*Problem to solve*. Look below and pull out each line with the word "Courtyard".

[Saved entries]
►
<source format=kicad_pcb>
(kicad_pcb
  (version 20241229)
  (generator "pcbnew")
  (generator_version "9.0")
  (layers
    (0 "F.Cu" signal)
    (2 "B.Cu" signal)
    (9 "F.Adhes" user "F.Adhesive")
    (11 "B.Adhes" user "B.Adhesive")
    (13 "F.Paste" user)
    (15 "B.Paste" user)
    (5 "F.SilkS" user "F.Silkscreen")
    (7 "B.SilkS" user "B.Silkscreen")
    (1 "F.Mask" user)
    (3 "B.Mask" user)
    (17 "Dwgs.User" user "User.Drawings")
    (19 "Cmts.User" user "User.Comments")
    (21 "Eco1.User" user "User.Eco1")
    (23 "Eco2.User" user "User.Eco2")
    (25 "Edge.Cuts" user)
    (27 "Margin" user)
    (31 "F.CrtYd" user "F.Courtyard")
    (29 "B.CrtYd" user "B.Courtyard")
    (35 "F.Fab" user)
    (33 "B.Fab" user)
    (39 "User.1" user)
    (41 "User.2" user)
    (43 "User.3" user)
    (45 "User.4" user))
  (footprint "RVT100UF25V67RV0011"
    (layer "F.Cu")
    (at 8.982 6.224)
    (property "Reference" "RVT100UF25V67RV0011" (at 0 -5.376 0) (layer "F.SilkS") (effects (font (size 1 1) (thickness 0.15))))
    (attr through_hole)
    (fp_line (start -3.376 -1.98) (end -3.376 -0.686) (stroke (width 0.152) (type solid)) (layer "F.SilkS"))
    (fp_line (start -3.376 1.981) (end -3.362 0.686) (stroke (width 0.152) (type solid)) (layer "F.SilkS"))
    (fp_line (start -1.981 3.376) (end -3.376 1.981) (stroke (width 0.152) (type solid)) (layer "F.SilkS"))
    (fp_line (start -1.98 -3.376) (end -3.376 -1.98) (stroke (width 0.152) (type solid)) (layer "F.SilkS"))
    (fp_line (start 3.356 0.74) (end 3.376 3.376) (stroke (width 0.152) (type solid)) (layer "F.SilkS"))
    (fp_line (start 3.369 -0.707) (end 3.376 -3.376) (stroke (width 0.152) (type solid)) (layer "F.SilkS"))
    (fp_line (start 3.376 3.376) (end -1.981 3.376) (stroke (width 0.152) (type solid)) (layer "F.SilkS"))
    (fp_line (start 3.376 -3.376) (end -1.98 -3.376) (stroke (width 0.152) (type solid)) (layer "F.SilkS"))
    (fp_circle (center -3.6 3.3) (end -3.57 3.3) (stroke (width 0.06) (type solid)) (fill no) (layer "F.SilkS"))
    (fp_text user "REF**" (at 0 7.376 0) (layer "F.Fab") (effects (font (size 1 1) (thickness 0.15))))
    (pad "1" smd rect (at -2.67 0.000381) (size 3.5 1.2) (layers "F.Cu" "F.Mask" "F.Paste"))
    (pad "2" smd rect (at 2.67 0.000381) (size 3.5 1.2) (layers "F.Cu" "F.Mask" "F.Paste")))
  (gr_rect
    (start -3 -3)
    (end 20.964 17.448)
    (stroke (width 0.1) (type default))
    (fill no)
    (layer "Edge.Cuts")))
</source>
◄
►
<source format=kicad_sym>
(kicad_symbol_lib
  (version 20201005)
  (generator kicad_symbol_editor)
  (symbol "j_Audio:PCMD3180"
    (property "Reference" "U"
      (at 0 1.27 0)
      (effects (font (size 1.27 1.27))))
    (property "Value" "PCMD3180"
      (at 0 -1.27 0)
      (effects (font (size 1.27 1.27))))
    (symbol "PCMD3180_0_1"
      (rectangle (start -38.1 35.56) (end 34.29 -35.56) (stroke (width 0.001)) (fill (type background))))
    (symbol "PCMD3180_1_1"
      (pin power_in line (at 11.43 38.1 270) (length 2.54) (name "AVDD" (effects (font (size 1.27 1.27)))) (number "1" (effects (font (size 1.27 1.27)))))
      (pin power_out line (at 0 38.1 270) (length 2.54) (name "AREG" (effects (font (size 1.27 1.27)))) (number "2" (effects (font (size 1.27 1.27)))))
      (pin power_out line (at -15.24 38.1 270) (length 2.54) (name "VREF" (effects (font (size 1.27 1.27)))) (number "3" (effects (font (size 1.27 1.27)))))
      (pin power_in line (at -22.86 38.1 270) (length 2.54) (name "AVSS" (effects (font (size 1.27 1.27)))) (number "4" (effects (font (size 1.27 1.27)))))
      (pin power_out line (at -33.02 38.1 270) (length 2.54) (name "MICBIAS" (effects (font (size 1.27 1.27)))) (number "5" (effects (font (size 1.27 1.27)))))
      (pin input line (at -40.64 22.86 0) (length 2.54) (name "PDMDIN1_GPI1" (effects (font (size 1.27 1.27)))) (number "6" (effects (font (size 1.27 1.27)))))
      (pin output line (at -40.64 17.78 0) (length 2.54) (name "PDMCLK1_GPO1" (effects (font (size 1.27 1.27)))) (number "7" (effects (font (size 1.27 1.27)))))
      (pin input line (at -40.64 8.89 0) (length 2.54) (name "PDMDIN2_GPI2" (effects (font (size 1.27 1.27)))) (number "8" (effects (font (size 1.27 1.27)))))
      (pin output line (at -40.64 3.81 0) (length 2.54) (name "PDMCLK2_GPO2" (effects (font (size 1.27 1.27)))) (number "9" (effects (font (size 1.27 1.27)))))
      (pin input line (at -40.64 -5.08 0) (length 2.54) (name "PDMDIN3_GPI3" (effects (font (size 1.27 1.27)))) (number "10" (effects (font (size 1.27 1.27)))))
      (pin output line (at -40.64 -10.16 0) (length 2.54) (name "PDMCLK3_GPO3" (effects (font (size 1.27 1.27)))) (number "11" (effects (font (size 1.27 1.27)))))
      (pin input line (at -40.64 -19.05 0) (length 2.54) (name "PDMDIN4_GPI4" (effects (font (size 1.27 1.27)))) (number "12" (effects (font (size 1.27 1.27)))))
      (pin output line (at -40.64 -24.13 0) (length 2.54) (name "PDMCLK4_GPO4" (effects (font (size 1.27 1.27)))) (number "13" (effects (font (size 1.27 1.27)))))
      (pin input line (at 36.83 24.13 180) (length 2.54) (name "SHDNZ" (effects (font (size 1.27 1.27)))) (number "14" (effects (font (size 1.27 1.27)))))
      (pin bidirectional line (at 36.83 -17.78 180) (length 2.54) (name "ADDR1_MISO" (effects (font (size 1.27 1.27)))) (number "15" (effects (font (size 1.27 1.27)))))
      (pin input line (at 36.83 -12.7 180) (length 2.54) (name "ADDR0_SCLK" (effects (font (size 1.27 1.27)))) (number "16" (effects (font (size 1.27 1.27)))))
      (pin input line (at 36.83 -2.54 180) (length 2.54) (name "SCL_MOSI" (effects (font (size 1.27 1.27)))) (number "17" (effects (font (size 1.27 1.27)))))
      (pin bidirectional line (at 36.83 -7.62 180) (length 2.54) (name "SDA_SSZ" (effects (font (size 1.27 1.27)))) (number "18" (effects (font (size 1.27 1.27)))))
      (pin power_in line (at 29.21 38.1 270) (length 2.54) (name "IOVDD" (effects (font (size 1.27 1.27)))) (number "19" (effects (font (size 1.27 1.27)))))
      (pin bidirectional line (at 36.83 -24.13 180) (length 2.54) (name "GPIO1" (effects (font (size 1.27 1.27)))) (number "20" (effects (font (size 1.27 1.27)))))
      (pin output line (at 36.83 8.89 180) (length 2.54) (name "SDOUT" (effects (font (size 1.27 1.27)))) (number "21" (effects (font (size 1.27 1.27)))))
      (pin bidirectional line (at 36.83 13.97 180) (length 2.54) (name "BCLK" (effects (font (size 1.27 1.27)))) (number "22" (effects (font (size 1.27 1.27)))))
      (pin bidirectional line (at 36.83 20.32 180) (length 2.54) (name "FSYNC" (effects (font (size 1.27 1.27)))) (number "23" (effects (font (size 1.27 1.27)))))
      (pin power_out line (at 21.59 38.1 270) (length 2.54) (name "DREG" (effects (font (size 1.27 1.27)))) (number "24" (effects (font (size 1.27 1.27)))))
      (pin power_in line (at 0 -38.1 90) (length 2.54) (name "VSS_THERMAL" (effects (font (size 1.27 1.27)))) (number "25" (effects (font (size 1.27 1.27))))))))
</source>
◄
*Exercise solution*.
    (31 "F.CrtYd" user "F.Courtyard")
    (29 "B.CrtYd" user "B.Courtyard")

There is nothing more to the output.